#### Exercise inputs ####

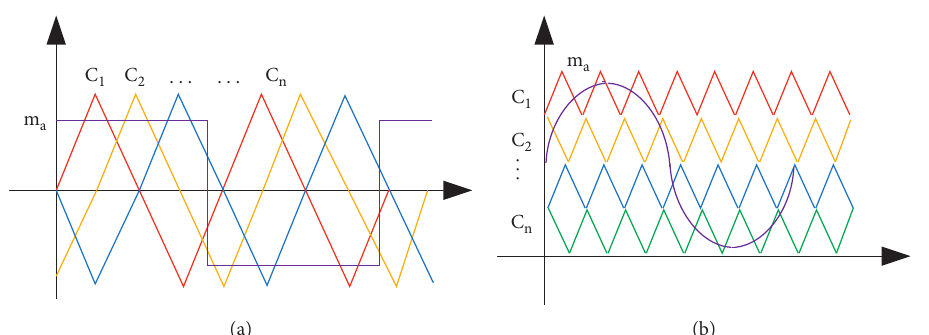
Figure 2: Modulation strategies. (a) CPS-PWM and (b) CAM-PWM.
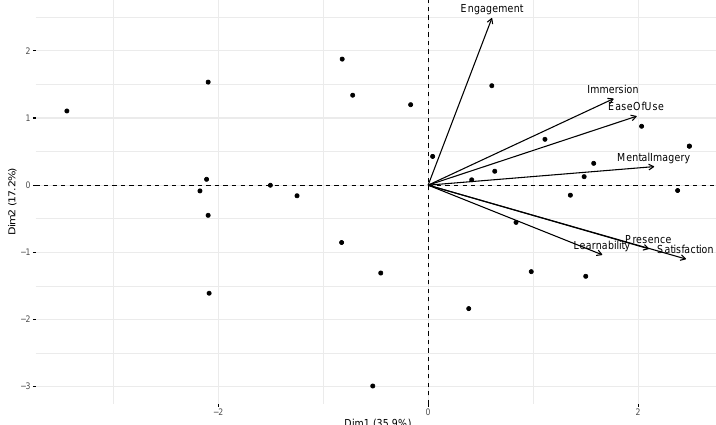
Figure 8. Variable correlation plot for the user experience factors. Figure 9 depicts a scree plot, which is the plot of eigenvalues ordered from largest to the smallest. The optimal number of components to be chosen for the PCA corresponds to the point beyond which the remaining eigenvalues are relatively small and of comparable size.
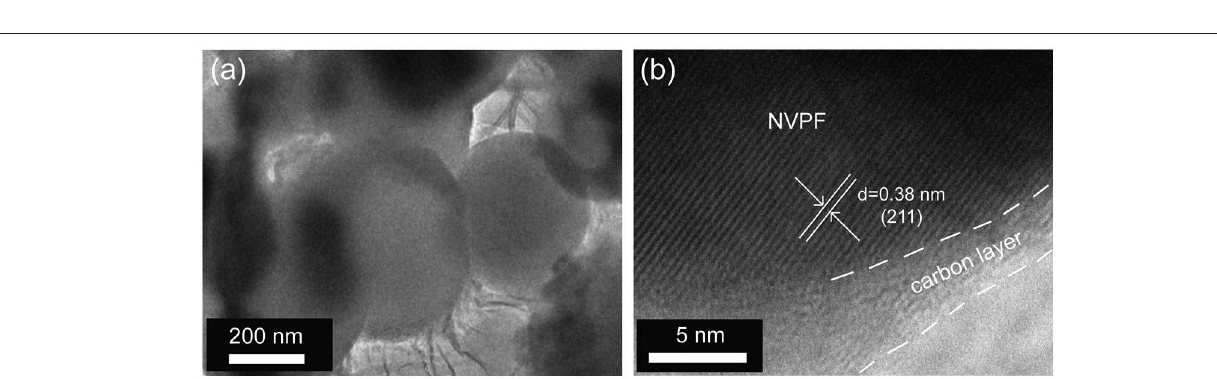
FIGURE 4 | (a) Low- and (b) high-resolution TEM images of NVPF/C/rGO.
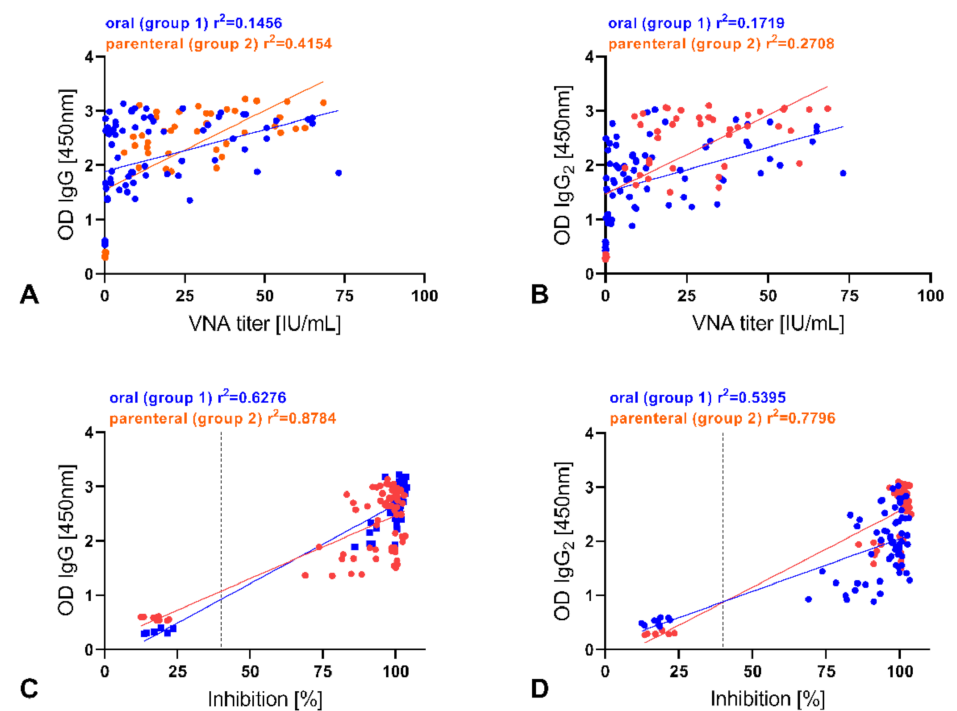
Figure 4. Correlation between RABV-specific VNAs (RFFIT), binding antibodies (ELISA), and RABV- specific IgG and IgG2 in orally and parenterally vaccinated foxes. Pearson correlation coefficients were calculated for VNA titers and IgG ( A ) and IgG2 ( B ) levels as well as between PB and IgG ( C ) and IgG2 ( D ) levels. Dots represent values from an individual animal for different time points (listed in method section). ROUT-test identified real outliers. The vertical dotted line indicates the threshold of positivity in ELISA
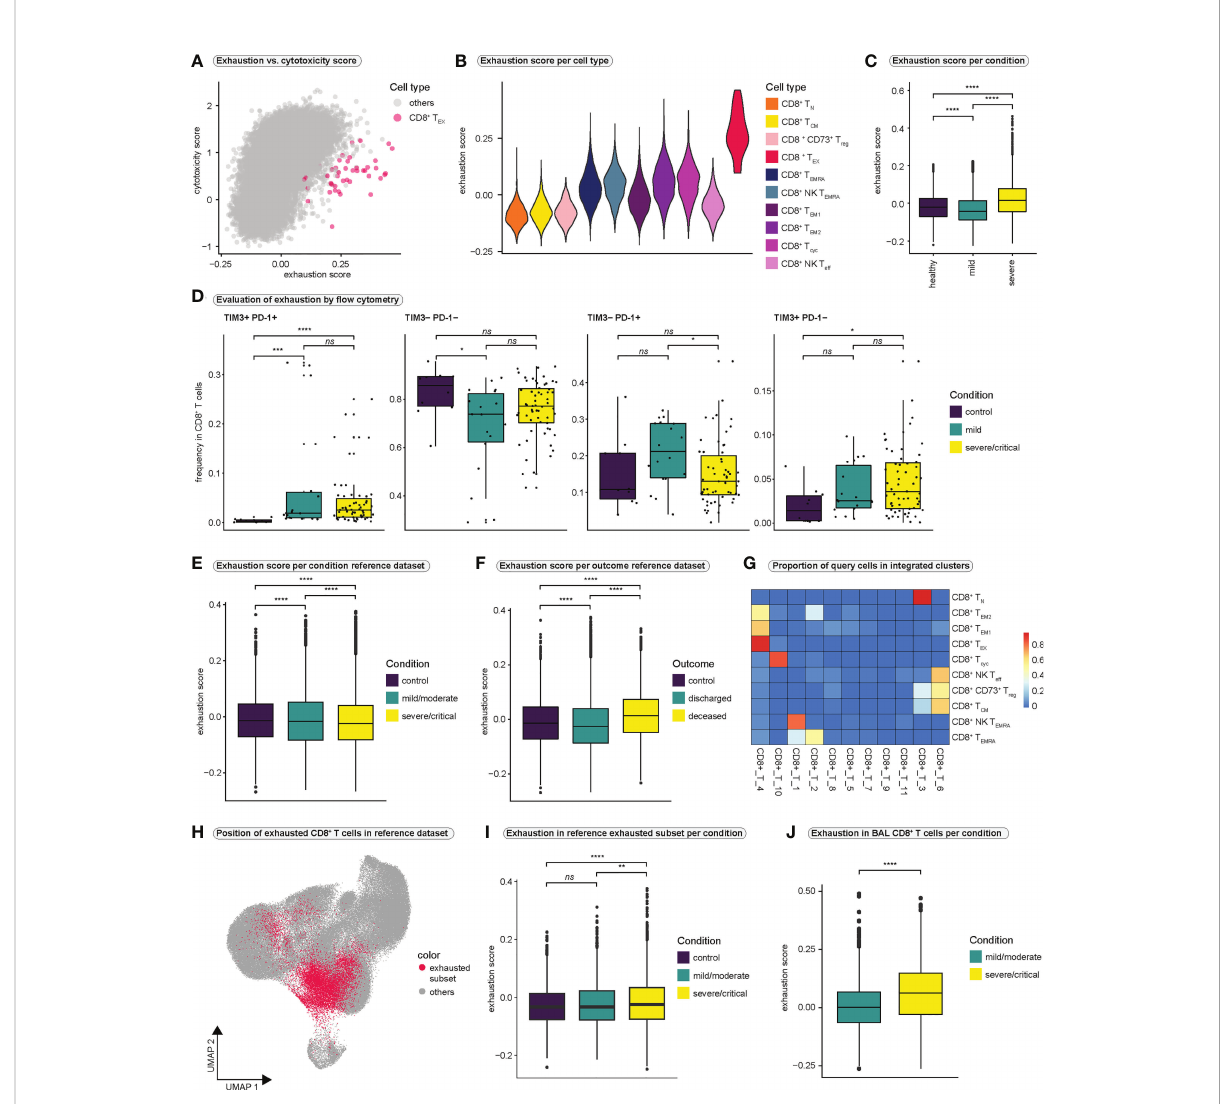
FIGURE 2 CD8 + T cell exhaustion in COVID-19 (A) Relationship between T cell exhaustion and cytotoxicity. Each CD8 + T cell is placed in the coordinate system according to its individual exhaustion and cytotoxicity score value. To highlight the position of CD8 + exhausted T cells, all other CD8 + T cell populations are colored in gray. A version of this plot with cell type-speci fi c and condition-speci fi c colors is available in Figure S2A, S2B, respectively. (B) Violin plot of exhaustion scores per cell type. (C) Exhaustion scores in all CD8 + T cells per condition. (Kruskal-Wallis test: H (2 ) = 2407, p < 0.0001; healthy vs. mild: p < 0.0001; healthy vs. severe: p < 0.0001, mild vs. severe: p < 0.0001) (D) Frequencies of cells expressing different combinations of the exhaustion markers PD-1 and TIM3 in all CD8 + T cells as examined by fl ow cytometry. (TIM3 + PD-1 + :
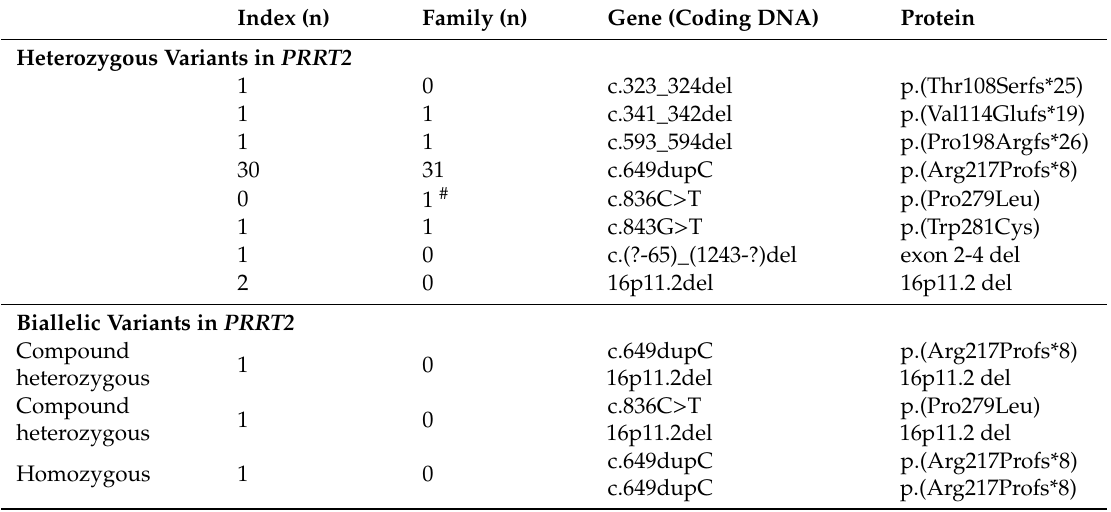
Table 2. Genetic variants of 40 index cases (core cohort) and familial cases from the extended cohort.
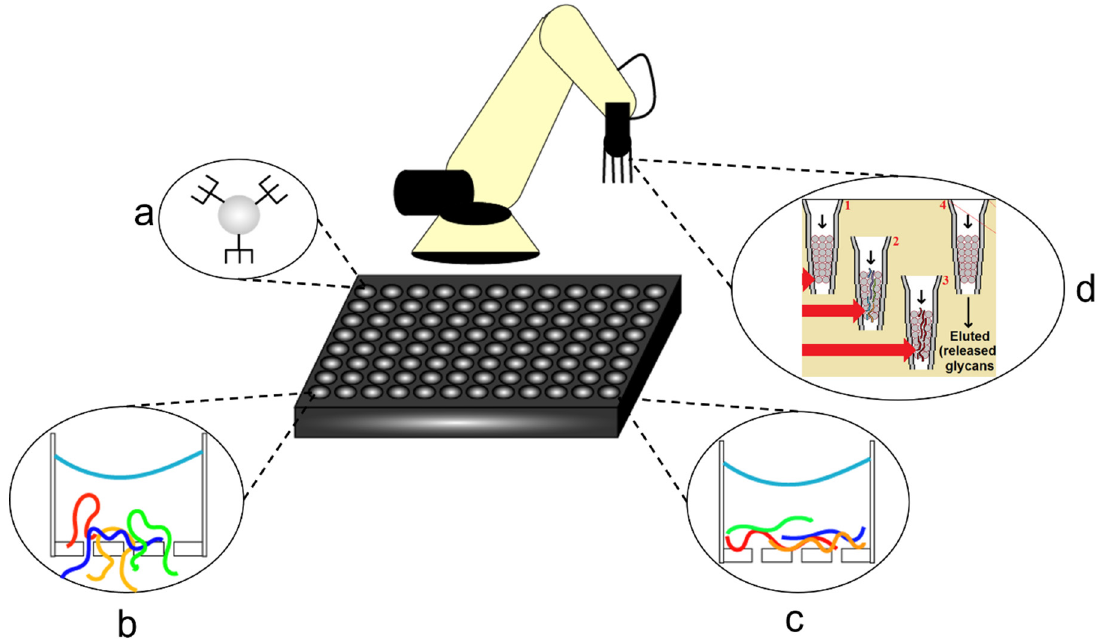
Figure 11. Microplate-based methods for high-throughput and automated sample preparation: ( a ) magnetic beads used for high-throughput separations or magnetic pelleting; ( b ) MStern blot adsorption of proteins to the well for separation; ( c ) filter-aided sample processing (FASP) for separating proteins using molecular weight cutoff (MWCO); ( d ) in-tip digestion of protein samples using an automated, modified pipette and a 96-well plate robot. From Mafra et al. [147], Berger et al. [152], Switzar et al., Yu et al., Wisniewski et al. [153–155], and Yang et al. [41,156].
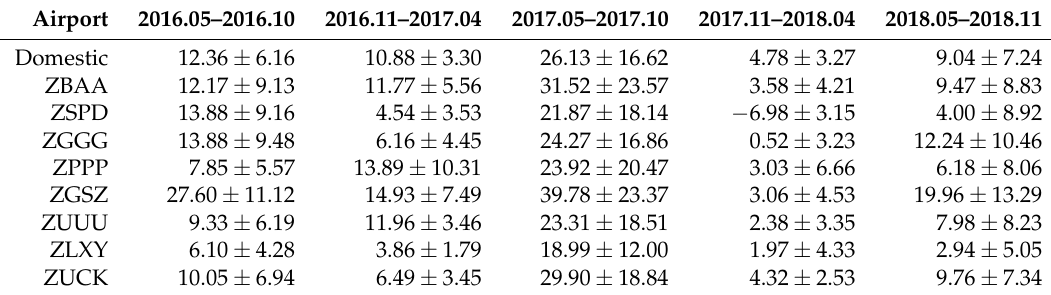
Table 1. Statistical analysis of delays by seasons. Columns report the average and standard deviation of delays, in the winter and summer seasons of 2016–2018, for the complete data set and for the top-eight airports in China.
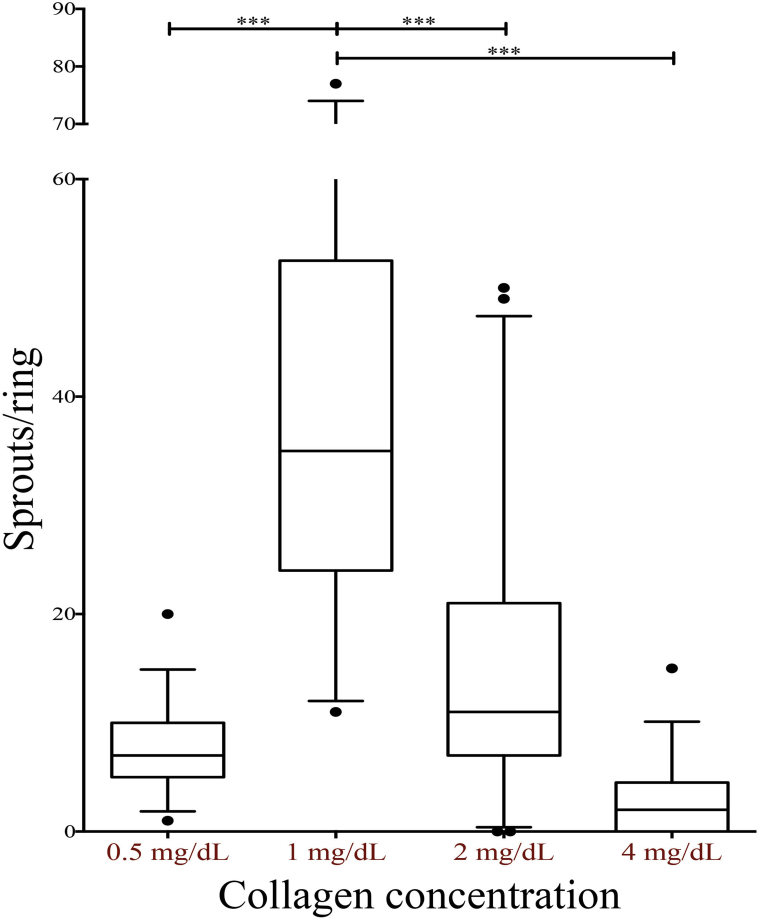
Supplementary Fig. 2Effect of collagen concentration on angiogenesis in mice aortic rings. The summary data of the aortic ring angiogenesis assays are shown in the form of box (median and interquartile ranges) and whisker (95% range) graphs. Each data-point represents an aortic ring with experiments performed in multiple replicates [6], [7], [8], [9], [10], [11], [12] with at least three biological replicates using different Collagen concentrations to embed the aortic rings. Statistical analyses were performed by Kruskal-Wallis test with Dunn's post-hoc multiple comparison. *p < 0.05, **P < 0.01, ***p < 0.001.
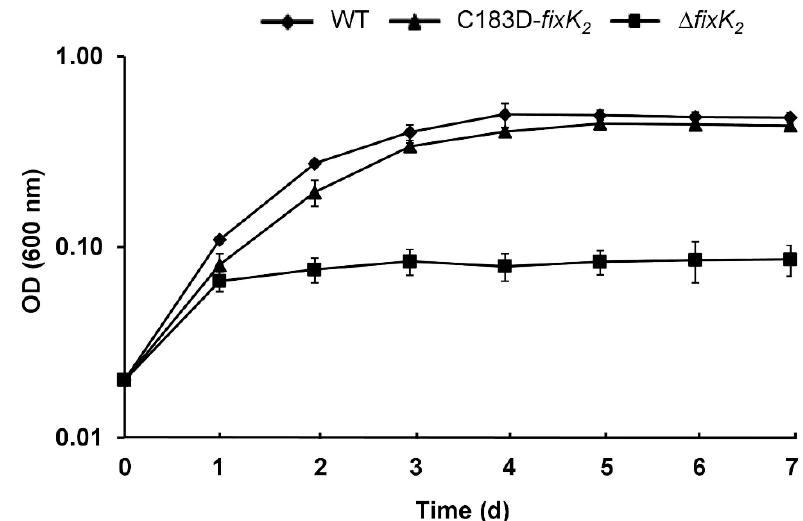
Figure 5. Denitrifying growth of the B. diazoefficiens C183D- fixK 2 strain (triangles). Wild type (WT, diamonds) and Δ fixK 2 (squares) were used as controls. Cells were grown anoxically with nitrate. Values ± standard errors are the mean of a representative experiment carried out with three parallel cultures. At least three replicates of the experiment were done.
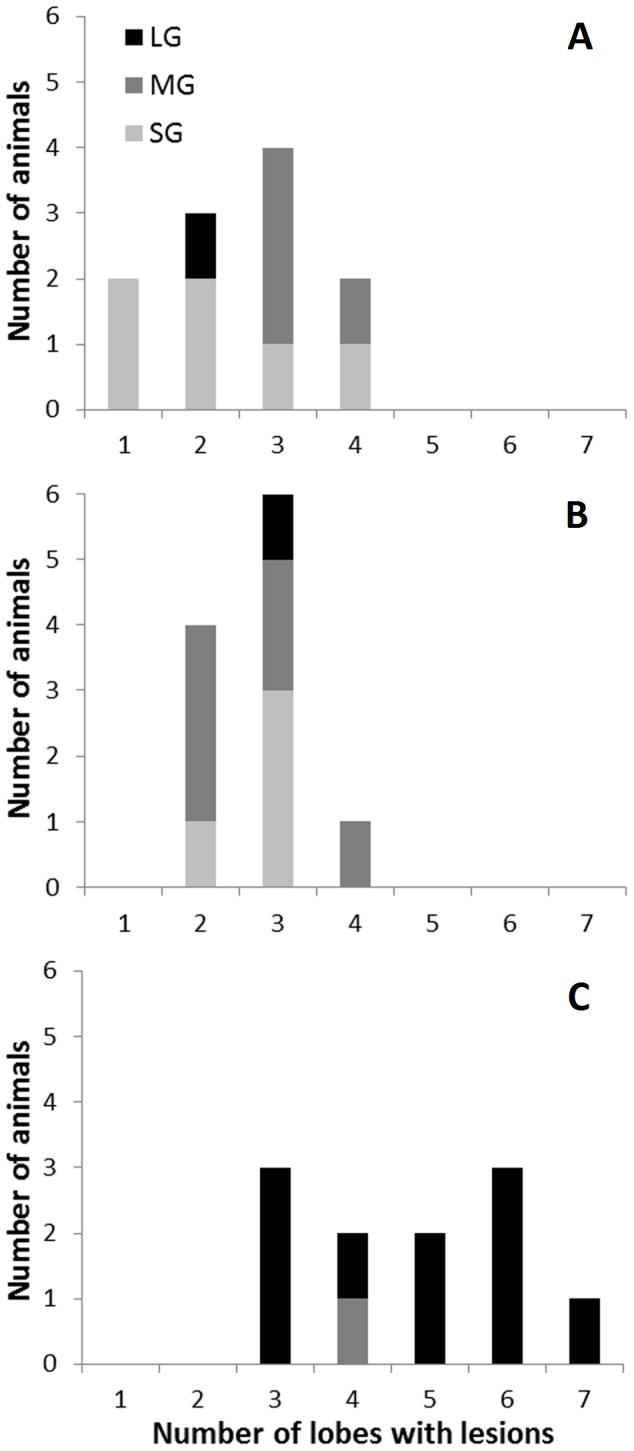
Extension of gross lesions and distribution in the lungs.Individual relationship between the number of lung lobes with TB lesions (out of 7) and the classification according to the maximum sized granuloma found in the lungs (SG, Small Granuloma: < 0.5 cm diameter, clear grey; MG, Medium Granuloma: 0.5–2 cm diameter, grey; and LG, Large Granuloma: > 2 cm diameter, black). Results are divided according to the three groups: BCG-AdTBF (A), BCG (B) and Control (C).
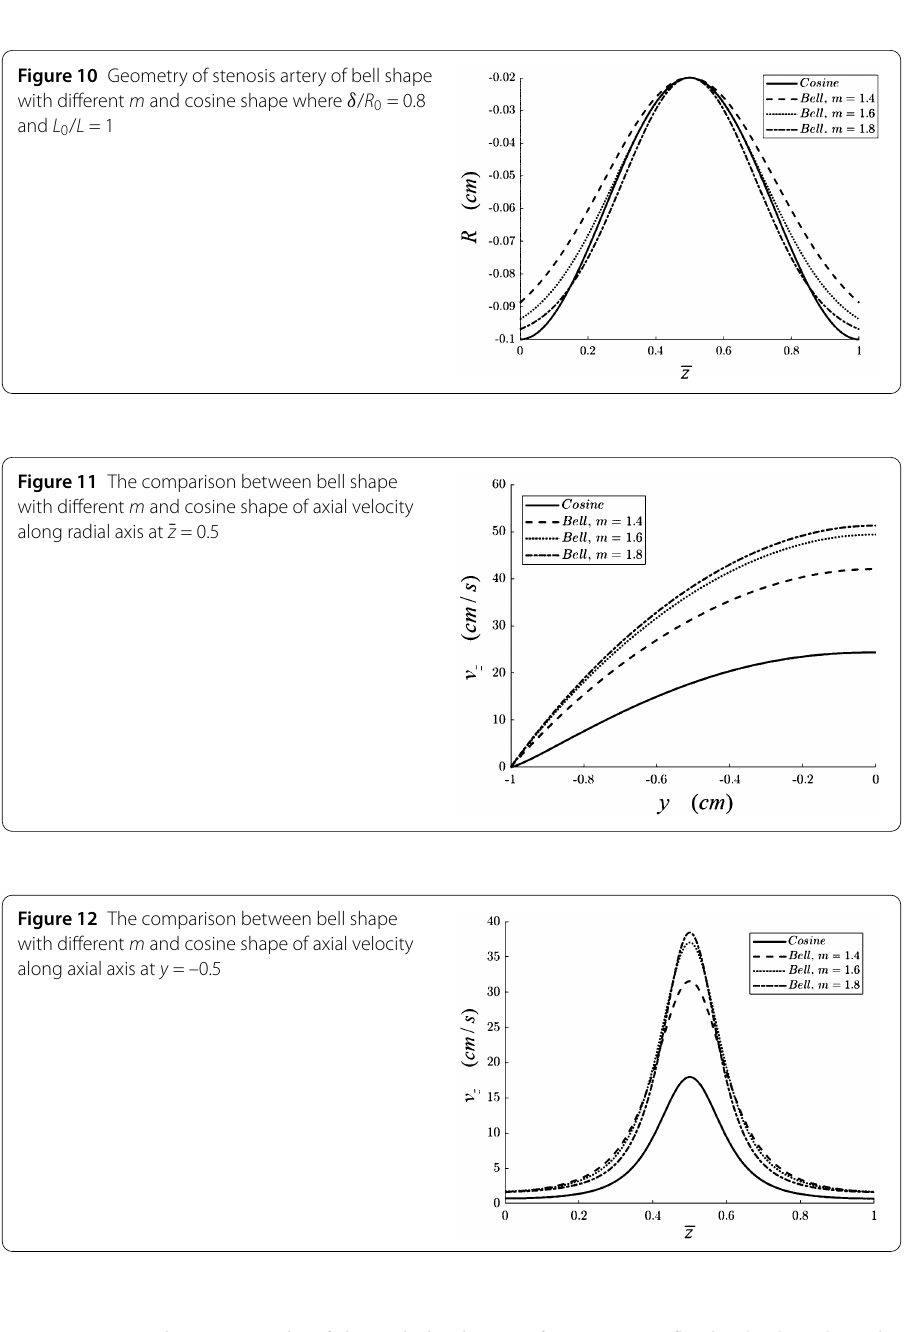
Figure 10 Geometry of stenosis artery of bell shape with different m and cosine shape where δ / R 0 = 0.8 and L 0 / L = 1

####

◆ Activity
Go through the listing, and whenever a line contains the string "Table", copy that line.

◆ Exercise result
Table 2. Genetic variants of 40 index cases (core cohort) and familial cases from the extended cohort.
Table 1. Statistical analysis of delays by seasons. Columns report the average and standard deviation of delays, in the winter and summer seasons of 2016–2018, for the complete data set and for the top-eight airports in China.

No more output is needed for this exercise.